Report: OpenAI is Working on AI Phone With Qualcomm and MediaTek

OpenAI smartphone

It’s been almost a year since OpenAI acquired Jony Ive’s AI device startup for 6.4 billion, and the company reportedly has multiple hardware products in the pipeline. Multiple publications reported earlier this year that the AI startup may be working on earbuds, but the ChatGPT maker may also try to redefine the smartphone with the help of AI agents.

Industry analyst Ming-Chi Kuo is reporting today that OpenAI is working with Qualcomm, MediaTek, and Luxshare on its first smartphone that may enter mass production in 2028. The device is expected to rely on AI agents instead of apps to accomplish tasks, which would allow OpenAI to avoid the app gap problem that Microsoft encountered with Windows Phone.

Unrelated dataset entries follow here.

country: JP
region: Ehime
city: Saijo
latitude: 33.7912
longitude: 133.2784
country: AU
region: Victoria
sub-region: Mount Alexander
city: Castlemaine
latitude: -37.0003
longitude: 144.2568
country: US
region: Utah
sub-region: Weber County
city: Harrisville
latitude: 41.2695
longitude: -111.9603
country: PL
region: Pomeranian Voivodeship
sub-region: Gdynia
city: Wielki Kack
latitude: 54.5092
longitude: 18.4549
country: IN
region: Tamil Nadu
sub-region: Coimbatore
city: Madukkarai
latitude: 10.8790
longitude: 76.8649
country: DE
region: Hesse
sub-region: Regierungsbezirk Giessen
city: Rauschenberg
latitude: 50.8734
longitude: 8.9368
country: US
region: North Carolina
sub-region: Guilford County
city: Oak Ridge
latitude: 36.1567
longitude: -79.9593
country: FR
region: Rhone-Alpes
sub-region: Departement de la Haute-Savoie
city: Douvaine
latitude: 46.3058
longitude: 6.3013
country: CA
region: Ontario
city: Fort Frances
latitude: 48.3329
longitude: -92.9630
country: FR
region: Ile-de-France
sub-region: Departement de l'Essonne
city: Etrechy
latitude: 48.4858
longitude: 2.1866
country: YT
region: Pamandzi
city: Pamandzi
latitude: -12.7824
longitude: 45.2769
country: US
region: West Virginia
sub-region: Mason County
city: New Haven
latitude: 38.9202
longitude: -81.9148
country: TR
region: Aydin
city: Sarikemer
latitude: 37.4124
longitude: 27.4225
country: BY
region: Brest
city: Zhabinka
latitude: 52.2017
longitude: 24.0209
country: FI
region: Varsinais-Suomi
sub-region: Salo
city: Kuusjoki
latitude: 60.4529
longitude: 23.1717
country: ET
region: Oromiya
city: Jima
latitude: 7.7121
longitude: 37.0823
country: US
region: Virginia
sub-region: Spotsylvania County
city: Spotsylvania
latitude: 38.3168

According to the report, OpenAI’s first phone will tightly integrate cloud and on-device AI to perform basic tasks locally, while more complex requests will rely on cloud-based AI models. Designing its custom chips may help OpenAI to optimize power consumption when running tasks with lightweight local AI models. For everything else, the company already has some of the most capable AI models on the market, even though a company like DeepSeek offers similar performance at a fraction of the cost of the latest GPT models.

“OpenAI’s advantages lie in its consumer brand, years of accumulated user data, and leading AI models,” the analyst explained. “Smartphone hardware is already highly mature, so OpenAI can work with the supply chain to develop the device. On the business model side, OpenAI may bundle subscriptions with hardware and build a new AI agent ecosystem with developers.”

It’s true that with over 900 million weekly active ChatGPT users, OpenAI does have a mindshare advantage that could help the company capture a part of the smartphone market. However, it would certainly be hard to erase almost two decades of established user habits. An entire generation of smartphone users grew up with apps and app stores, and it’s been proven time and time again that AI models can “hallucinate” and make mistakes.

It’s easy here to remember the famous quote from Alan Kay: “People who are really serious about software should make their own hardware.” However, it remains to be seen if OpenAI, which has yet to find a sustainable business model after raising massive amounts of money, can really pursue another expensive “side quest” after recently shutting down its Sora video generation app.